Helping Programs that Treat Tuberculosis and HIV Address the Needs of Mobile Populations

MEASURE Evaluation and partners studied mobility patterns, treatment outcomes, and the feasibility of regional client tracing strategies among people in care for HIV and/or TB in the Lake Victoria region, bordered by Tanzania, Uganda, and Kenya.

Photo by Khou Xiong, MEASURE EvaluationMany people living in the Lake Victoria region in sub-Saharan Africa depend on travel or migration for work or they fish the lake and so leave home for days at a time. This poses a problem for people with tuberculosis (TB), or HIV, or both, and for the programs aiming to treat them.

When people travel, they may not be able to visit their customary health provider and thus may not adhere to the long regimens required to treat TB or HIV. This economic reality—besides being risky for client health—may make treatment programs unsuccessful. For example, “universal test and treat” strategies for HIV response and the lengthy TB treatment require frequent visits to health clinics. To mitigate this issue, health programmers recently have mounted “migration-aware” and “mobility-competent” program responses.

With this reality in mind, the United States Agency for International Development (USAID) and the United States President’s Emergency Plan for AIDS Relief (PEPFAR) engaged MEASURE Evaluation and partners [1] to study mobility patterns, treatment outcomes, and the feasibility of regional client tracing strategies among people in care for HIV and/or TB in the Lake Victoria region, bordered by Tanzania, Uganda, and Kenya.

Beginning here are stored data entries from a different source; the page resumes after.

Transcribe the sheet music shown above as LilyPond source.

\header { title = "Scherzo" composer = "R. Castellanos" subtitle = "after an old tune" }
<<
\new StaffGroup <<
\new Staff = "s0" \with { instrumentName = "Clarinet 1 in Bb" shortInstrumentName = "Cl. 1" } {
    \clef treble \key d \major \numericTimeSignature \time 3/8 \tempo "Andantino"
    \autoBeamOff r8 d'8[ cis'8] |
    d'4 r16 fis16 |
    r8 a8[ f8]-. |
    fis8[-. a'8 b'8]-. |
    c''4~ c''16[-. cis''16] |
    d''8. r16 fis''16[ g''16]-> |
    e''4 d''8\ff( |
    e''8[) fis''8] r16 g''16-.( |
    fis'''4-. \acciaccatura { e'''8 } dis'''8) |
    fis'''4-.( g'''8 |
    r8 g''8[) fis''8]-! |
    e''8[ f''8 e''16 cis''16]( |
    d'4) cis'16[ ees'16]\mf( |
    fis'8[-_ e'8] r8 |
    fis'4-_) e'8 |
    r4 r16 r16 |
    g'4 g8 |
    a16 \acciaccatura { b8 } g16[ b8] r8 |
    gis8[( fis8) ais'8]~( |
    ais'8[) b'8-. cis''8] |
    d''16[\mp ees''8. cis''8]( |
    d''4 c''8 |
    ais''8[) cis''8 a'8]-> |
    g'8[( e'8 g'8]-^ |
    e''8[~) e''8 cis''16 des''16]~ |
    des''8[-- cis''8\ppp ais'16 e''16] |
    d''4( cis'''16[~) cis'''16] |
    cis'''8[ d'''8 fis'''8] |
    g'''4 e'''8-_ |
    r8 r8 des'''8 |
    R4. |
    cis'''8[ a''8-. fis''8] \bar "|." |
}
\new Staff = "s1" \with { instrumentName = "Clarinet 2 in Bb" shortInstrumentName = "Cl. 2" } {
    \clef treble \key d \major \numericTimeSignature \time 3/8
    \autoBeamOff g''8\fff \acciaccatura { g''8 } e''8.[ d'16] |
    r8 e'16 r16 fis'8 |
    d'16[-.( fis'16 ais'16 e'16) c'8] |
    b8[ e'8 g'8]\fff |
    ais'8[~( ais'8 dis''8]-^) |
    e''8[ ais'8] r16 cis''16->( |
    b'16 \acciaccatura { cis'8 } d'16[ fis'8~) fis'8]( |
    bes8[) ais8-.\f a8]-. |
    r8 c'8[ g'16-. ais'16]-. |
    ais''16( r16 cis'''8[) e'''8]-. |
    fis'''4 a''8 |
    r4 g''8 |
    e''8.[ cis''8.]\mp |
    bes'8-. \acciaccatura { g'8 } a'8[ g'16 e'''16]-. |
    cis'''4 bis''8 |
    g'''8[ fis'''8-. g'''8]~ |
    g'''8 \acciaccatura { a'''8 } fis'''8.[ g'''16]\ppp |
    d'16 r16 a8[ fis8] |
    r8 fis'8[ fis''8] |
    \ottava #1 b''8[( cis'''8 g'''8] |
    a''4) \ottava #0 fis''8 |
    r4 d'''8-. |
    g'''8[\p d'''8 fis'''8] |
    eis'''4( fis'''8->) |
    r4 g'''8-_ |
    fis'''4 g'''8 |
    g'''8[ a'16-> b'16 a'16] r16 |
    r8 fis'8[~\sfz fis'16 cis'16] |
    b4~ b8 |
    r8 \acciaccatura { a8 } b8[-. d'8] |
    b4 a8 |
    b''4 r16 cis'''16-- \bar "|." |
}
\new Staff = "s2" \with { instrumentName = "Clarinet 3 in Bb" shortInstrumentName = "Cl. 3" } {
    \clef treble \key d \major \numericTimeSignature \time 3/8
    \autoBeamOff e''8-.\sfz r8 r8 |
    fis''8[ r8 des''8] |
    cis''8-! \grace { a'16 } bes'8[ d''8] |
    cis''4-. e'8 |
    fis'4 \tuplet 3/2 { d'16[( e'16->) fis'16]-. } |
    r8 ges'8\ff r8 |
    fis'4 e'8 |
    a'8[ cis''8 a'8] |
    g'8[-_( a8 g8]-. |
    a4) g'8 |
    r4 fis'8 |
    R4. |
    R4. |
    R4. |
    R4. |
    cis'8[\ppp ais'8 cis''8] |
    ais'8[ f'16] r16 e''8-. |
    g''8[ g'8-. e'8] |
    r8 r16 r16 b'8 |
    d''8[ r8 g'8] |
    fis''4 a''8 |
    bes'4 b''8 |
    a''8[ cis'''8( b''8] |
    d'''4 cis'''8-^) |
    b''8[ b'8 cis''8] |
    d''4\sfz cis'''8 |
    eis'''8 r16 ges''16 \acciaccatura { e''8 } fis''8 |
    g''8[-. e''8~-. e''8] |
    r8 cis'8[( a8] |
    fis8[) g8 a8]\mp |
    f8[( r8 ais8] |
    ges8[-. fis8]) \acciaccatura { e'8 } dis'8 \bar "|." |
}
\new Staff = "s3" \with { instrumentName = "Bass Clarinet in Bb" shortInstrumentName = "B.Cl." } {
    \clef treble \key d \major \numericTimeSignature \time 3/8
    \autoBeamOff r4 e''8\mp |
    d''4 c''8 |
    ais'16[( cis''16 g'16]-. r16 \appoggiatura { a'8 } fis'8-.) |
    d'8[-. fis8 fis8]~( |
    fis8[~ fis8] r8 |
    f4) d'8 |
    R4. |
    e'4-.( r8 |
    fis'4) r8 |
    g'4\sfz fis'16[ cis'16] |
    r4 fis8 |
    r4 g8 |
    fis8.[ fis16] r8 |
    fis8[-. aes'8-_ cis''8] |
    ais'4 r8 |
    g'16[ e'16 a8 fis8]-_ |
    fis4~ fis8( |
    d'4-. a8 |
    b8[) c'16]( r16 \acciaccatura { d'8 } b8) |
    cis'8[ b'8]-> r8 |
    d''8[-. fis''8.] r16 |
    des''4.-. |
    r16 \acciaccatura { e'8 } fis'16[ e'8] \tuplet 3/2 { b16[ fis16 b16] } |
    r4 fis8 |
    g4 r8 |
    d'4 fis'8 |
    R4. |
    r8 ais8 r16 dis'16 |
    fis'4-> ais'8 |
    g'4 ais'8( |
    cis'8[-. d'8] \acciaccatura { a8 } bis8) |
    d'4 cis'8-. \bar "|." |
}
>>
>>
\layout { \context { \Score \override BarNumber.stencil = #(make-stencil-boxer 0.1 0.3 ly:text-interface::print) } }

Health providers and managers can use the study results to improve treatment strategies for mobile populations; identify facilities serving those groups; and inform planning for improved cross-border coordination of health services, including medical record linkages, referrals, and defaulter tracing. Moreover, the findings may help to inform policies to improve HIV and TB prevention, care, and treatment in the region and beyond by addressing systemic barriers to positive outcomes.

Methods

To explore these issues, MEASURE Evaluation implemented a study with quantitative and qualitative components. Two groups of health facilities were selected as sites for the study: twelve facilities on the lake shore (including one island-based facility), where the number of TB cases were relatively high; and four island-based facilities where the number of HIV cases were high. Cohorts of interest were people in care for TB at shore-based facilities, people in care for HIV at shore-based facilities, and people in care for HIV at island-based facilities.

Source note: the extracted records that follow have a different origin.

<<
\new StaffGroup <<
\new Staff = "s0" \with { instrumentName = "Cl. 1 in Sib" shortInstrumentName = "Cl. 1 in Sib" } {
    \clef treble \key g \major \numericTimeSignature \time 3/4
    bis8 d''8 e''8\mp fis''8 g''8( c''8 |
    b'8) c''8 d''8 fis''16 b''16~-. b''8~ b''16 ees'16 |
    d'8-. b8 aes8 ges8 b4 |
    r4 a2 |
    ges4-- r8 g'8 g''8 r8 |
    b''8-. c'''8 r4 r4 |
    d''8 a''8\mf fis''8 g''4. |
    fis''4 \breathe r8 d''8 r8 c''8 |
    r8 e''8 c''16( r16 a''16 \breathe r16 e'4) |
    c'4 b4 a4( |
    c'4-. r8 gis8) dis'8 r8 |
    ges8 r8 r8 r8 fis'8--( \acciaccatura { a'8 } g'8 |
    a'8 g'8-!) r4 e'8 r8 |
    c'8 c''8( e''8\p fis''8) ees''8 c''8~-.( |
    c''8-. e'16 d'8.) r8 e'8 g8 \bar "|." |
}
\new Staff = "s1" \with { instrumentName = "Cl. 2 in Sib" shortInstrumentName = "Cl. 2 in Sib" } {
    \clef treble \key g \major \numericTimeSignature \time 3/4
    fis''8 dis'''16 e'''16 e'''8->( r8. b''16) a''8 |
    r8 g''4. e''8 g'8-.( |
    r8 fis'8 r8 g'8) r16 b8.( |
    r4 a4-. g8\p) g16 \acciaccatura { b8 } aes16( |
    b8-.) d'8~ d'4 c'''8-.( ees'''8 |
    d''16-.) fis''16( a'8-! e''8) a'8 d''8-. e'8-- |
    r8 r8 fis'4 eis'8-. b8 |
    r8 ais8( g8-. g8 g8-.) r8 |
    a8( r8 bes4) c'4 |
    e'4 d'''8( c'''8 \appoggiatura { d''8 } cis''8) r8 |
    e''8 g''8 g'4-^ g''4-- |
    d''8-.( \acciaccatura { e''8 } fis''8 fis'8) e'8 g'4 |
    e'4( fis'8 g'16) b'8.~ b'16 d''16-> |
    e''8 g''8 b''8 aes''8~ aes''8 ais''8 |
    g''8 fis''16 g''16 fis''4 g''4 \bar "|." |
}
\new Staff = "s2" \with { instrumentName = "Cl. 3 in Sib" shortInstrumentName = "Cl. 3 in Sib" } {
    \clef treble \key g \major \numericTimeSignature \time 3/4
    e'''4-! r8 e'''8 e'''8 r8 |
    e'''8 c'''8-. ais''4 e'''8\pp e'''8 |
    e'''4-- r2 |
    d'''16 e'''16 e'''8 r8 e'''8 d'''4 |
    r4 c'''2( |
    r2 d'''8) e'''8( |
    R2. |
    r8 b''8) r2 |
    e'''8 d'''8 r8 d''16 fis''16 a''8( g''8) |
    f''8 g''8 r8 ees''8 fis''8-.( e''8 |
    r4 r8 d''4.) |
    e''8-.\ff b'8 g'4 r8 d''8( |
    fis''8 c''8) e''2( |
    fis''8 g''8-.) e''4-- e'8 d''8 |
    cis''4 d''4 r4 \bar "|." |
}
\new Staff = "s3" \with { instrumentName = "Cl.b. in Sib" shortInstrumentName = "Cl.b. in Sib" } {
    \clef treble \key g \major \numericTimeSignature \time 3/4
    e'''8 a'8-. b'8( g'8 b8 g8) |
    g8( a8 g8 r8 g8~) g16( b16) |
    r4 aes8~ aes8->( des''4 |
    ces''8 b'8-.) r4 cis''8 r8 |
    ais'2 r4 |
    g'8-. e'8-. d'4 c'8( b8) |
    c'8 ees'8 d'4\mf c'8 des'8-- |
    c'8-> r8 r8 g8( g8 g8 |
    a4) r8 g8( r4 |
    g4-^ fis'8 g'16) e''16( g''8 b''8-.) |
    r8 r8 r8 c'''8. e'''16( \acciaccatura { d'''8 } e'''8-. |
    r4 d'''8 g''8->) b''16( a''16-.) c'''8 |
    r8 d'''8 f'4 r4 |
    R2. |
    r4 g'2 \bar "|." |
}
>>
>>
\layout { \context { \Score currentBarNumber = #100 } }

Data on those cohorts yielded 615 participants for whom there was enough data to analyze mobility for the quantitative survey. These participants were recruited for interviews to answer questions about mobility before and after diagnosis with HIV or TB and experiences receiving care. Information was also collected on country of birth to estimate the proportion of participants recruited at a country outside their country of birth, the average number of trips they made per month, the average total distance traveled outside their home district per month, the average number of nights spent away from home per month, and the average number of international trips per month.

The qualitative study included in-depth interviews with 16 staff members from the health facility sites who were asked to estimate the percentage of their patients who travelled. Twelve of these were able to provide estimates of the numbers of patients travelling while on ART and 14 who estimated the percentage who travelled while being treated for TB. A total of 41 community members participated in small focus group discussions, half of them male and half female. They represented a variety of community roles, including peer educators, village health teams, and members of community interest groups.

Although the assessed mobility metric is not strongly associated with access to care or treatment outcomes, participants in both the quantitative and qualitative surveys reported it was harder to access care and adhere to treatment when traveling. In fact, of the 20 patients who reported in qualitative interviews that they had missed their medications, nearly half gave travel-related reasons. In the quantitative survey, the top two barriers to HIV and TB treatment adherence reported were working hours and travel.

Findings

The most frequently reported barriers to ART adherence were work (23.1%), travel away from home (16.8%), forgot to take medication (14.0%), forgot to carry medication with them while traveling (8.5%), and lack of food (8.1%).

A unique identifier system might be one strategy to increase people’s adherence to treatment while traveling, as it could allow health providers access to health records across borders. Such a system would need to overcome concerns about data confidentiality, security, portability, and stigma. And unique identifiers are difficult to create and sustain across time, the study found.

Conclusion

Regional connectivity stimulates mobility and economic opportunity across East Africa and as cross-border connectivity grows, ongoing TB and HIV prevention and treatment efforts can benefit from adaptations. These include structural changes to health systems that would include regional, cross-facility linkage of patient records; new strategies for the provision of HIV and TB medications in quantities to last during extended or unexpected travel; and strategies to improve people’s access to health services when away from home. These strategies can improve the continuity of care for people living with HIV and/or TB in East African cross-border regions and in other regions that elect to work together.



[1] Local organizations—the Lake Victoria Consortium for Health Research: Uganda Virus Research Institute and the International AIDS Vaccine Initiative (IAVI); the Kenya Medical Research Institute (KEMRI); the Medical Research Council/Uganda Virus Research Institute and the London School of Hygiene and Tropical Medicine; and the Mwanza Intervention Trials Unit—partnered with MEASURE Evaluation on the study.